5 - Interpreting diagnostic information


The interpretation of new information depends on what was already known about the patient.

Harold Sox

Diagnostic information and probability revision

Physicians have at their disposal an enormous variety of diagnostic information to guide them in decision making. Diagnostic information comes from talking to the patient (symptoms, such as pain, nausea, and breathlessness), examining the patient (signs, such as abdominal tenderness, fever, and blood pressure), and from diagnostic tests (such as blood tests, X-rays, and electrocardiograms (ECGs)) and screening tests (such as Papanicolaou smears for cervical cancer or cholesterol measurements).

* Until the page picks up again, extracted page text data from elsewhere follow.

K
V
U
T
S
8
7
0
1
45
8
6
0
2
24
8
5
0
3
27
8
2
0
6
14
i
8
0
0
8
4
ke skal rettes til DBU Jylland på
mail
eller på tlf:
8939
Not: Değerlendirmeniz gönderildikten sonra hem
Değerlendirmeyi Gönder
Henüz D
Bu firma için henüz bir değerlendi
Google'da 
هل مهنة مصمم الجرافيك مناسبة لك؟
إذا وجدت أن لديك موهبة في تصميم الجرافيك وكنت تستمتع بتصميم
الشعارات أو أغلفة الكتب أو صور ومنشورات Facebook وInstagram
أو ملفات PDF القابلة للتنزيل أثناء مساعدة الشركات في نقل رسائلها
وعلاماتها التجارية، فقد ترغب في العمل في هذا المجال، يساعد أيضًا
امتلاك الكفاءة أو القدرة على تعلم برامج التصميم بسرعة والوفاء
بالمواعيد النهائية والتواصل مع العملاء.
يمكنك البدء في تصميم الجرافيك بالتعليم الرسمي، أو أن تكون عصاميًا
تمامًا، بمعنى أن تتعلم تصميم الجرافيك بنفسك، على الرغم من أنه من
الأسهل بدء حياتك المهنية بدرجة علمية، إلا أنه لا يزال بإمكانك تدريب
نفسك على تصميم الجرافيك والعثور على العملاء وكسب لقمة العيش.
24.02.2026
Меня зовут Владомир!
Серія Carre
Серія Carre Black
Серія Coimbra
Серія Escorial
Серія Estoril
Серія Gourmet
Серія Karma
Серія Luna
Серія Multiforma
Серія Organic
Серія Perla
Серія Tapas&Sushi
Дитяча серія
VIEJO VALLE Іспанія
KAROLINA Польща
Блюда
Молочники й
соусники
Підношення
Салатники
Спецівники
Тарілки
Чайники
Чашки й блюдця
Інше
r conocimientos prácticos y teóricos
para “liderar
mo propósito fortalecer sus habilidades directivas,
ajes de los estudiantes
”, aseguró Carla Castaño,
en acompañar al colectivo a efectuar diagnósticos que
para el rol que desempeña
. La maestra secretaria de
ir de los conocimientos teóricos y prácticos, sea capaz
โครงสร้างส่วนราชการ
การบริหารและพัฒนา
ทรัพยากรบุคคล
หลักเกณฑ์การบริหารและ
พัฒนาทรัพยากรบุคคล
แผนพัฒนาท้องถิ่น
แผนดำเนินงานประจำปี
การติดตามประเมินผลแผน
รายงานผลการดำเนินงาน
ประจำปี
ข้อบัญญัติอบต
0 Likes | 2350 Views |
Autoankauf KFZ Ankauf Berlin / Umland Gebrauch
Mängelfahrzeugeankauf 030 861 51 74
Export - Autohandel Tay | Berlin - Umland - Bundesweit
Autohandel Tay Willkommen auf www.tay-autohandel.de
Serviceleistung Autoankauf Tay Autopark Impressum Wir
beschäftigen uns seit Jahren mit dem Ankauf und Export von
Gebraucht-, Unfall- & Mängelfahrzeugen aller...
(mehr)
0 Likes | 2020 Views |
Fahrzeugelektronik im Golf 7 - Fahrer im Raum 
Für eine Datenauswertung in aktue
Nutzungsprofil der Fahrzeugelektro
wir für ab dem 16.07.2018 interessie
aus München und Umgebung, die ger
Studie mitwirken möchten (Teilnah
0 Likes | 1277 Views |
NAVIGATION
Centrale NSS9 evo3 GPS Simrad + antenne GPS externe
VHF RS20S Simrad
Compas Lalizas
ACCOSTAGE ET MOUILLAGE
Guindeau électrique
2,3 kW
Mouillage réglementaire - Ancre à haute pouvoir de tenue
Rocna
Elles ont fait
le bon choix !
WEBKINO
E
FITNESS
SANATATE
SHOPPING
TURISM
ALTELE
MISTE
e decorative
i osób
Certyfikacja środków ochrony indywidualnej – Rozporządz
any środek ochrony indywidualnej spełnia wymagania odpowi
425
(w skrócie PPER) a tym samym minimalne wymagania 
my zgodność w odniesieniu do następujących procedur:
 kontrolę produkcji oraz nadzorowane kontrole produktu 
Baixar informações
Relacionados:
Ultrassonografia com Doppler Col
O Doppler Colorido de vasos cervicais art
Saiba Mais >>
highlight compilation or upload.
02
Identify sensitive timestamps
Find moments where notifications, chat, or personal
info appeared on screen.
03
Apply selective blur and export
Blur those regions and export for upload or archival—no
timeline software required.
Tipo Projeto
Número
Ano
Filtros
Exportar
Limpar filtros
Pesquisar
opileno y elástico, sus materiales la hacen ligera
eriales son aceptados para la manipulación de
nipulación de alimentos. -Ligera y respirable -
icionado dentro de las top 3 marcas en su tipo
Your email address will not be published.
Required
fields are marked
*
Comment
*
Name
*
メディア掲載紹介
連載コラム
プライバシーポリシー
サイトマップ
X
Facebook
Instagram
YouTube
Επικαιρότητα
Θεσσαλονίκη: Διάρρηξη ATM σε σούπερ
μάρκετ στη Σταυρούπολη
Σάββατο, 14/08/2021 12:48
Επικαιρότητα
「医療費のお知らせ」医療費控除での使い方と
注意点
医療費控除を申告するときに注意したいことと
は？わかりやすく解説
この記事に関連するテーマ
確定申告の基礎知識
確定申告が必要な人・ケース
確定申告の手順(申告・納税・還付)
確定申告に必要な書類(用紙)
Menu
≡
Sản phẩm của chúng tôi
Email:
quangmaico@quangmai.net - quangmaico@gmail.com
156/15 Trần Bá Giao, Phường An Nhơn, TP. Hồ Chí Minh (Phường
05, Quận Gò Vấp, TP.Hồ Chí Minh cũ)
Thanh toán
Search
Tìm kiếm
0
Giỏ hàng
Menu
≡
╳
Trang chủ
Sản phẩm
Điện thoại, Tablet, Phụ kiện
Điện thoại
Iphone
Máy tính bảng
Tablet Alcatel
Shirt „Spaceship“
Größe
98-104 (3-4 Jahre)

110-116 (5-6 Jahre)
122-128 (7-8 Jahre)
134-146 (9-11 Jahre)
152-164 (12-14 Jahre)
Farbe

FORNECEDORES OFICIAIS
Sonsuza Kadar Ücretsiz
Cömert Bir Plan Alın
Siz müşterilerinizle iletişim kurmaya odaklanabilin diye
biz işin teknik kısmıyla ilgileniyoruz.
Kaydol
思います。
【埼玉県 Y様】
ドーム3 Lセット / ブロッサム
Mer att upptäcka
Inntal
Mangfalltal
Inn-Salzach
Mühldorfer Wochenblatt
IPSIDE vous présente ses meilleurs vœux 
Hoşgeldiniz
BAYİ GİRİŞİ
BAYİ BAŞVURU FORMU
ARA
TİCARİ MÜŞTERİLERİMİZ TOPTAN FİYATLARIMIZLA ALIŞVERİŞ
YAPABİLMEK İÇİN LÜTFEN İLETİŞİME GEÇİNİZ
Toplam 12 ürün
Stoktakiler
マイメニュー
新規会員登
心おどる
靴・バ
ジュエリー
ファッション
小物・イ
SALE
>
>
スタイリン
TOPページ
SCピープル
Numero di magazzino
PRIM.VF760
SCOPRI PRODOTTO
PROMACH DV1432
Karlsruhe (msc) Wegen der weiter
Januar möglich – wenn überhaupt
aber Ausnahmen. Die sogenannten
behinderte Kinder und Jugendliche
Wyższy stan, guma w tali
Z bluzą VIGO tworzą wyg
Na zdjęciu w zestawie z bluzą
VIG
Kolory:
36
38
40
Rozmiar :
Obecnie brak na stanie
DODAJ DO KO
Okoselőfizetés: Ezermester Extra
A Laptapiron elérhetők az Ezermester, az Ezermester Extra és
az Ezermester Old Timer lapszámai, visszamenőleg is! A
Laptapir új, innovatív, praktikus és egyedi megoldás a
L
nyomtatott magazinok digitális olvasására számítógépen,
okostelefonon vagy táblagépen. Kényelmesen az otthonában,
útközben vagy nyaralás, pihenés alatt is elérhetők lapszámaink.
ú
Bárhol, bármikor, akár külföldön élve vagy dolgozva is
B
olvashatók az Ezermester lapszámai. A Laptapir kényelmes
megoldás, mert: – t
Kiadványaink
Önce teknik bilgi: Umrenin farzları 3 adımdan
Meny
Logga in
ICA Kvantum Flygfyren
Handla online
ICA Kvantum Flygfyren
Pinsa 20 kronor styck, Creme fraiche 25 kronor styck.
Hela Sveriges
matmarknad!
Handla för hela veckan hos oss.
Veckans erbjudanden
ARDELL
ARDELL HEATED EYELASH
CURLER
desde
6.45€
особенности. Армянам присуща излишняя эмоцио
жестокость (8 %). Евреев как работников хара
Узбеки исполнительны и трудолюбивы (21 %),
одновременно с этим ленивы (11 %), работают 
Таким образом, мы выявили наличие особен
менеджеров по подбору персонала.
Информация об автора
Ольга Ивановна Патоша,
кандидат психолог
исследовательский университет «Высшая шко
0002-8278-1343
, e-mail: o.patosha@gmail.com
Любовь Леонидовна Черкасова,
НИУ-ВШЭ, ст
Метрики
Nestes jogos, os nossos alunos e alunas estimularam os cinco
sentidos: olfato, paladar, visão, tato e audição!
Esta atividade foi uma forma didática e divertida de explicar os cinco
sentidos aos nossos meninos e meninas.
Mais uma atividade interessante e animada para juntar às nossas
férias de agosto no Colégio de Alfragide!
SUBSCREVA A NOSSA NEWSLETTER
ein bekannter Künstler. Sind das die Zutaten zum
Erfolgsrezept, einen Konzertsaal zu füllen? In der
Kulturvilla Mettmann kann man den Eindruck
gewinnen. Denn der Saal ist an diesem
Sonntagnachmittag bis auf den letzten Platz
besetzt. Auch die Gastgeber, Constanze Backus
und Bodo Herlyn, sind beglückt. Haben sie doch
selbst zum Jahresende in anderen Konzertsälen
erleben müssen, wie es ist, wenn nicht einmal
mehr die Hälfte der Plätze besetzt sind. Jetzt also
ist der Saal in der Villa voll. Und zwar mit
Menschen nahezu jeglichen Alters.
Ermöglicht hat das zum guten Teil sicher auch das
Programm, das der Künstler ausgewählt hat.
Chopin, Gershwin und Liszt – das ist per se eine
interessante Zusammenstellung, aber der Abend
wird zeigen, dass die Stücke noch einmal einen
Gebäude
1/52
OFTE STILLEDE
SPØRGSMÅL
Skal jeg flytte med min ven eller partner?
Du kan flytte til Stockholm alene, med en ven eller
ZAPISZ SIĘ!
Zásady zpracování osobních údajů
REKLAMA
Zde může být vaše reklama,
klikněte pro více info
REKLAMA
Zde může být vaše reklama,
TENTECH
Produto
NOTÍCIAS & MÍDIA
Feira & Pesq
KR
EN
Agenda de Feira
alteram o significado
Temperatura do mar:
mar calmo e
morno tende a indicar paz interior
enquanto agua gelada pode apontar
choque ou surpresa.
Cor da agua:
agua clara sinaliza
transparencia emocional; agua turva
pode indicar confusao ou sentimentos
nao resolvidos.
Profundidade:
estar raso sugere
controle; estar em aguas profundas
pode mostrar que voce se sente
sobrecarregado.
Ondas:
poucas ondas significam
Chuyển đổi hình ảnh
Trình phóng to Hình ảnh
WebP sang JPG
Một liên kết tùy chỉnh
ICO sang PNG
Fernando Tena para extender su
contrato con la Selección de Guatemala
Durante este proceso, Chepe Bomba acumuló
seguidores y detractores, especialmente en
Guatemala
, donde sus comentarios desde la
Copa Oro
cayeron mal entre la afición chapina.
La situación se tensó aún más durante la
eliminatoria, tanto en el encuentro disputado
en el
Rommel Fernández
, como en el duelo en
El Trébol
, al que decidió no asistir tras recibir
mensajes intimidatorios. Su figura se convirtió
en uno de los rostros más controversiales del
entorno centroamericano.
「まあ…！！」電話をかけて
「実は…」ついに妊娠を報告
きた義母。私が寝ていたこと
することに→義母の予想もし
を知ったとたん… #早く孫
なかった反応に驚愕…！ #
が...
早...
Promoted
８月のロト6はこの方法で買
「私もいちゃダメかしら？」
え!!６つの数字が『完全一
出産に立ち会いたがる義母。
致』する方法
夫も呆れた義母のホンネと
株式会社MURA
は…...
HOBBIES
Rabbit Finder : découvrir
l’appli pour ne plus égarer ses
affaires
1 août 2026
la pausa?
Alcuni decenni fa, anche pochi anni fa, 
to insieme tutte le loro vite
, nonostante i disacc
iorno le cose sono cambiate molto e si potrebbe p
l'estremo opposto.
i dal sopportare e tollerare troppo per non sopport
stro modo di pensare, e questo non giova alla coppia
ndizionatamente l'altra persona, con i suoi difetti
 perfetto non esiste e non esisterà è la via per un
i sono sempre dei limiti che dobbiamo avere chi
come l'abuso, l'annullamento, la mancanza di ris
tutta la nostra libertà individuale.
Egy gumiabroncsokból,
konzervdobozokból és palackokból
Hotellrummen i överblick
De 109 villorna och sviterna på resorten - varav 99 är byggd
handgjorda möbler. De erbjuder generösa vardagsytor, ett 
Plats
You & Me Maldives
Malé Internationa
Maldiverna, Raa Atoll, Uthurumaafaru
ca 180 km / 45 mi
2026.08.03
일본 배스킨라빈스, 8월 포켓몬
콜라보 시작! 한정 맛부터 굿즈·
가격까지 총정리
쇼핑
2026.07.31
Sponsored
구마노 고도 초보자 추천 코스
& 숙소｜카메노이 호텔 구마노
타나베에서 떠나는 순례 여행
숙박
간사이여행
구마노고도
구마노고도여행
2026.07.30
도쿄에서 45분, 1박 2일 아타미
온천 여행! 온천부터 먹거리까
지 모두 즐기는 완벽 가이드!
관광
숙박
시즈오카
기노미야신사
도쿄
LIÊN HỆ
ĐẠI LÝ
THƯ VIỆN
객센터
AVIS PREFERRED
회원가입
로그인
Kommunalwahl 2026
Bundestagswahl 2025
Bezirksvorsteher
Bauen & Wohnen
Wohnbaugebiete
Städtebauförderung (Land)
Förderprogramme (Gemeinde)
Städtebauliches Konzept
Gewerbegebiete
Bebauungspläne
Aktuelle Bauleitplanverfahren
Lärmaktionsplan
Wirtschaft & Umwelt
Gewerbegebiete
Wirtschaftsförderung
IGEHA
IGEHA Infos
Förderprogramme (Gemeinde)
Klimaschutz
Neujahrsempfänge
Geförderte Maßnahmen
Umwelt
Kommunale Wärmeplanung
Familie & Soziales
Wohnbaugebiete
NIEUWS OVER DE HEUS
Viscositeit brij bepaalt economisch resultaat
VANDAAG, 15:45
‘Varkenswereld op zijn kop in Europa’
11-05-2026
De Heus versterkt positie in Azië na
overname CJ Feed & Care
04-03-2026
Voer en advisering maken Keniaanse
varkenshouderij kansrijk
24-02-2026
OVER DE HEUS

Physicians are not the only ones that have to interpret diagnostic information. Public policy makers in health care are equally concerned with understanding the performance of diagnostic tests. If, for example, a policy maker is considering a screening program for lung cancer, he/she will need to understand the performance of the diagnostic tests that can detect lung cancer in an early phase of the disease. In public policy making, other types of ‘diagnostic tests’ may also be relevant. For example, a survey with a questionnaire in a population sample can be considered analogous to a diagnostic test. And performing a trial to determine the efficacy of a treatment is in fact a ‘test’ with the goal of getting more information about that treatment.